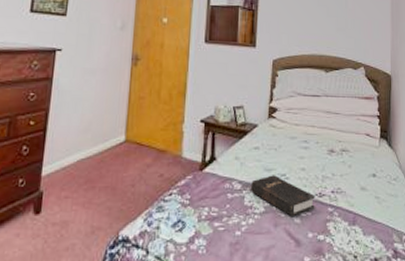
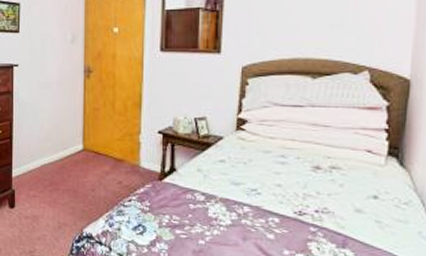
hardback book: present [251,175,315,218] -> none [216,189,294,233]

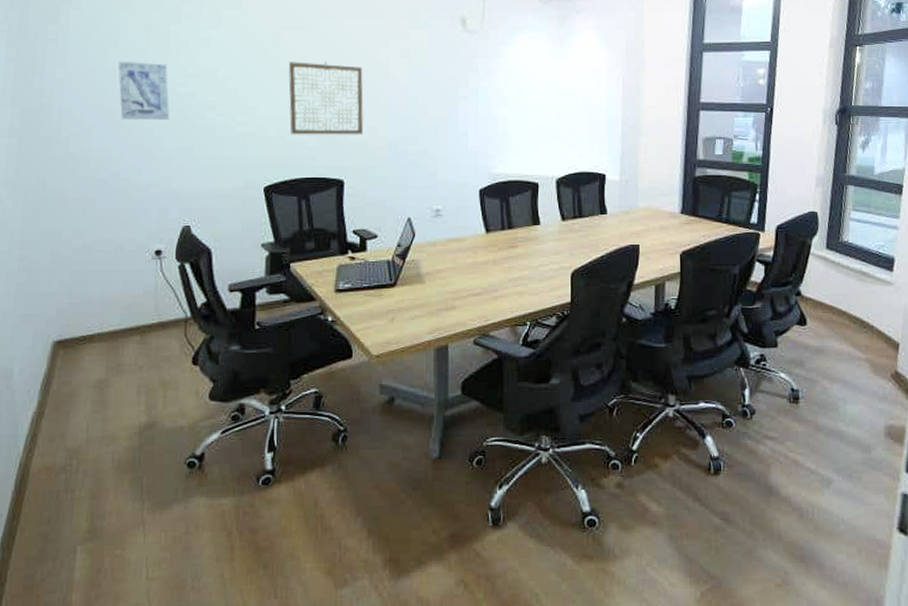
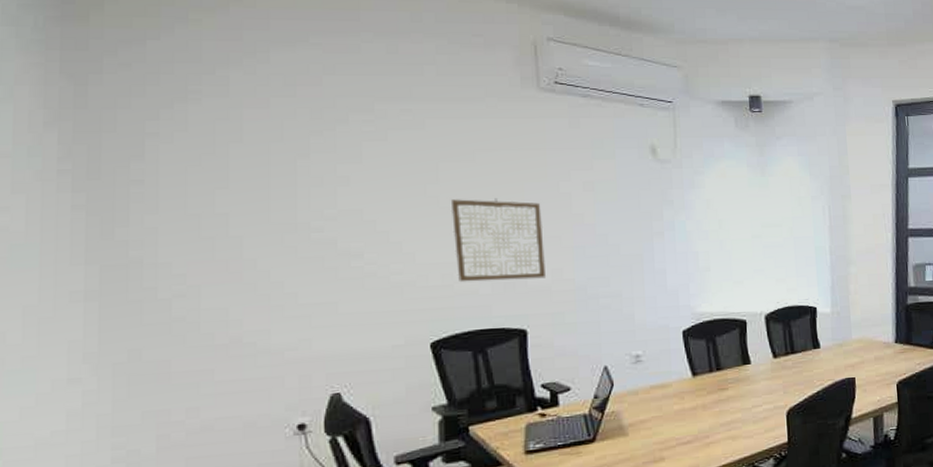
wall art: present [118,61,170,121] -> none [231,204,304,274]

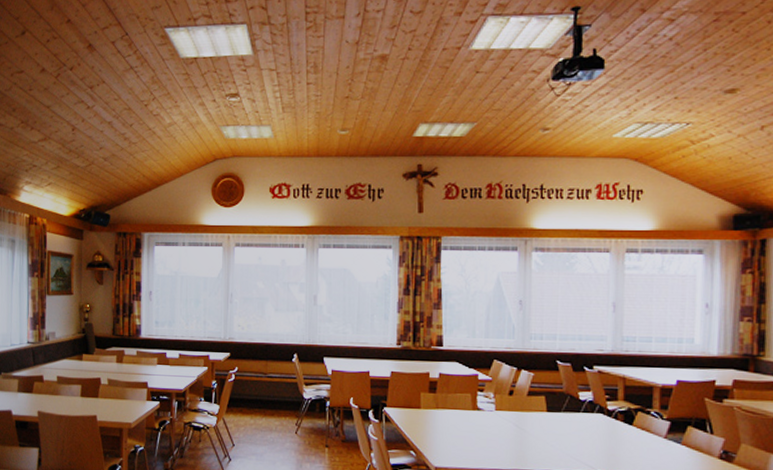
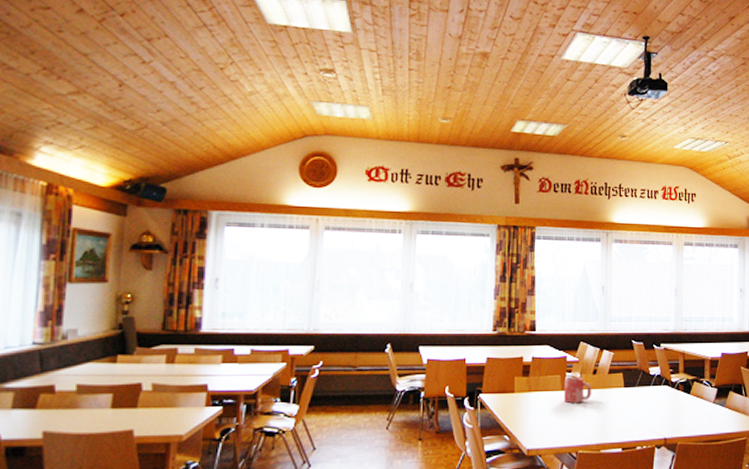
vase: none [475,396,507,425] -> present [564,377,591,404]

*Task directions:* Keep the pictures out of the copy and write out the data exactly as it stands.

*Exercise output:*
hardback book: present [251,175,315,218] -> none [216,189,294,233]

wall art: present [118,61,170,121] -> none [231,204,304,274]

vase: none [475,396,507,425] -> present [564,377,591,404]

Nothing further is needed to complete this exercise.